Chappell G, Welsh B, Harvey S, Harris M, Wikoff D. 2017. Validation and application of a text mining tool in the identification and categorization of mechanistic data: A case study in improving problem formulation of carcinogenicity assessments. Poster presented at Society of Toxicology Annual Meeting, March 15, Baltimore, MD.


As the role of systematic literature review increases in the field of toxicology, efforts to establish methodology and best practices are ongoing. To this end, we assessed the utility of a text-mining and machine learning tool (SWIFT) in the characterization of mechanistic data associated with carcinogenic endpoints using the Ten Key Characteristics of Carcinogens (TKCC) organizational approach. Objectives included: 1) assess the of utility of SWIFT in characterizing mechanistic information from peer reviewed literature using previously-conducted systematic reviews that employed the TKCC approach, and 2) assess TKCC as a problem formulation tool via a validated text mining approach within SWIFT. Using agents that have been classified in different groups by the International Agency for Research on Cancer for case studies, we found that applying a text mining strategy within SWIFT aided in title/abstract screening following a broad search for individual agents. This method returned an average of ~90% of the TKCC-relevant studies that were previously identified by an analyst, suggesting its utility as a problem formulation tool.
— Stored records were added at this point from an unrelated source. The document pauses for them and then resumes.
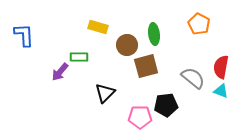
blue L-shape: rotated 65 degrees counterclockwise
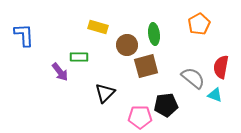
orange pentagon: rotated 15 degrees clockwise
purple arrow: rotated 78 degrees counterclockwise
cyan triangle: moved 6 px left, 4 px down
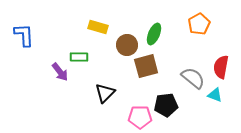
green ellipse: rotated 30 degrees clockwise
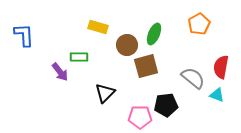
cyan triangle: moved 2 px right
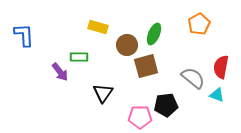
black triangle: moved 2 px left; rotated 10 degrees counterclockwise
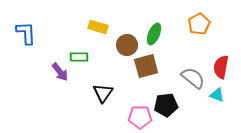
blue L-shape: moved 2 px right, 2 px up
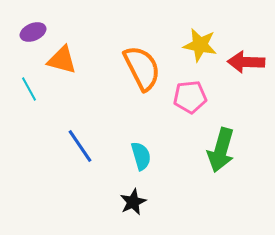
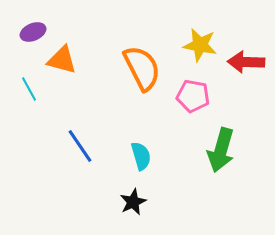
pink pentagon: moved 3 px right, 1 px up; rotated 16 degrees clockwise
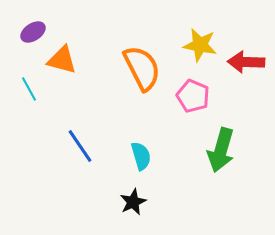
purple ellipse: rotated 10 degrees counterclockwise
pink pentagon: rotated 12 degrees clockwise
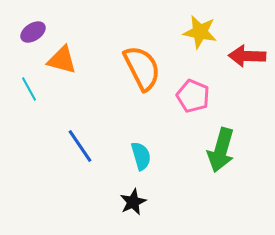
yellow star: moved 13 px up
red arrow: moved 1 px right, 6 px up
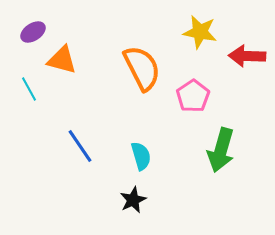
pink pentagon: rotated 16 degrees clockwise
black star: moved 2 px up
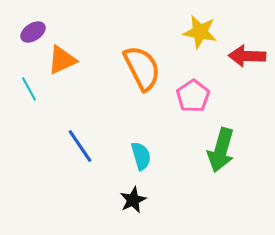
orange triangle: rotated 40 degrees counterclockwise
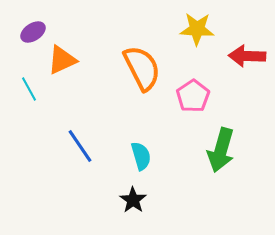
yellow star: moved 3 px left, 3 px up; rotated 8 degrees counterclockwise
black star: rotated 12 degrees counterclockwise
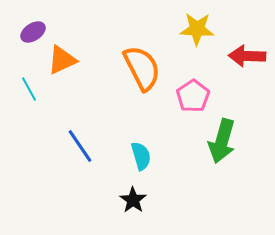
green arrow: moved 1 px right, 9 px up
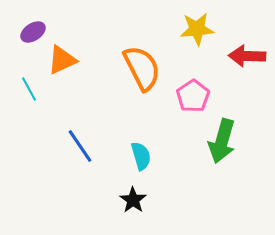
yellow star: rotated 8 degrees counterclockwise
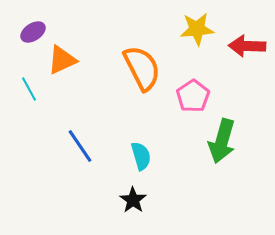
red arrow: moved 10 px up
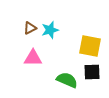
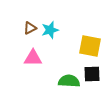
black square: moved 2 px down
green semicircle: moved 2 px right, 1 px down; rotated 20 degrees counterclockwise
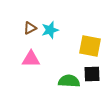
pink triangle: moved 2 px left, 1 px down
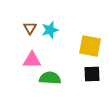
brown triangle: rotated 32 degrees counterclockwise
pink triangle: moved 1 px right, 1 px down
green semicircle: moved 19 px left, 3 px up
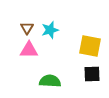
brown triangle: moved 3 px left
pink triangle: moved 3 px left, 10 px up
green semicircle: moved 3 px down
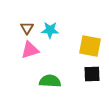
cyan star: rotated 18 degrees clockwise
pink triangle: moved 1 px right; rotated 18 degrees counterclockwise
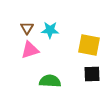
yellow square: moved 1 px left, 1 px up
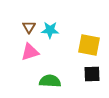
brown triangle: moved 2 px right, 1 px up
pink triangle: moved 2 px down
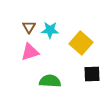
yellow square: moved 8 px left, 2 px up; rotated 30 degrees clockwise
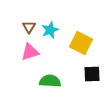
cyan star: rotated 24 degrees counterclockwise
yellow square: rotated 15 degrees counterclockwise
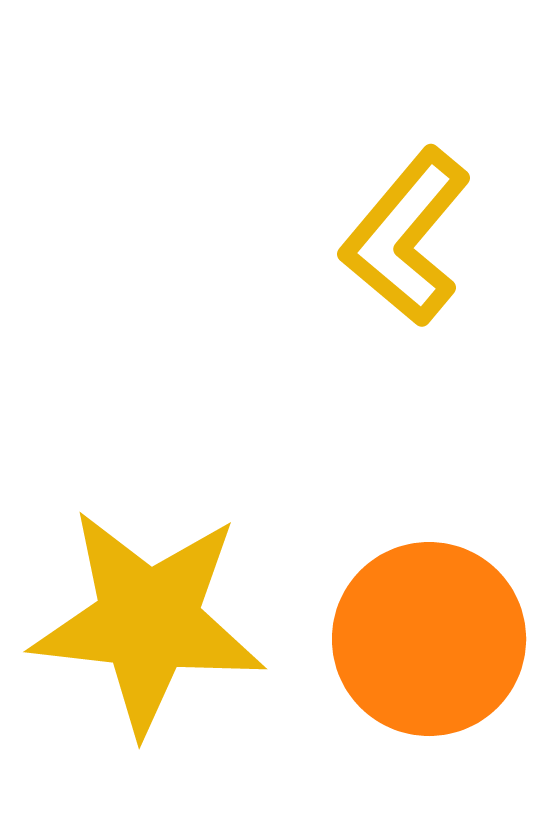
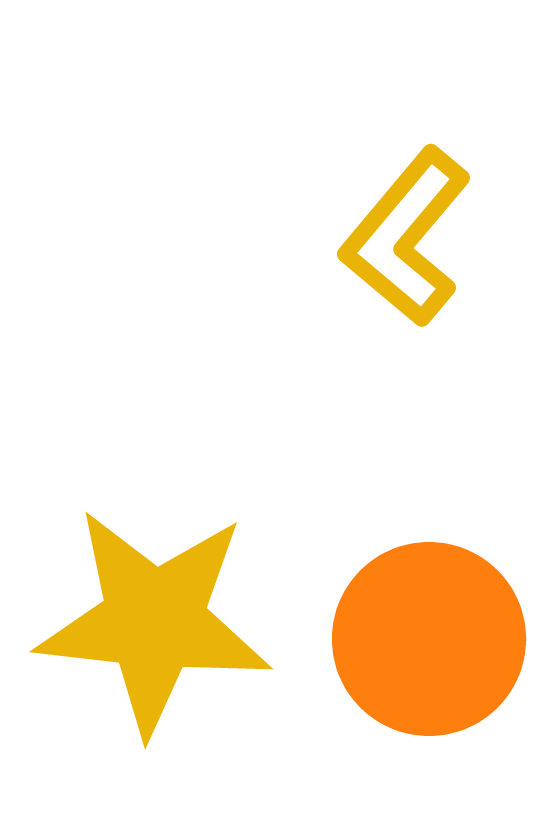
yellow star: moved 6 px right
We also found that optimization of the search syntax was critical; utilization of internally-developed search strings identified different subsets of papers compared to SWIFT’s built-in carcinogen-relevant categorization (e.g., 71 vs 13 papers, respectively, out of the 100 analyst-identified studies for TKCC #8 “Modulates receptor-mediated effects” for one of the agents). This highlights the critical nature of transparency in literature identification. Regarding the second objective, the overall profiles of categorized studies according to the TKCC varied considerably across different agents (e.g., each TKCC included 3-17% of all studies for one Group 2B agent, while 54% of all studies were categorized as one of two TKCC for a Group 2A agent). Collectively, our findings demonstrate the potential utility of computational tools to support problem formulation, though ultimately underscore the importance of evaluation beyond TKCC categorization. These efforts also highlight the continued need for comprehensively and transparently identifying appropriate literature for chemical risk assessment.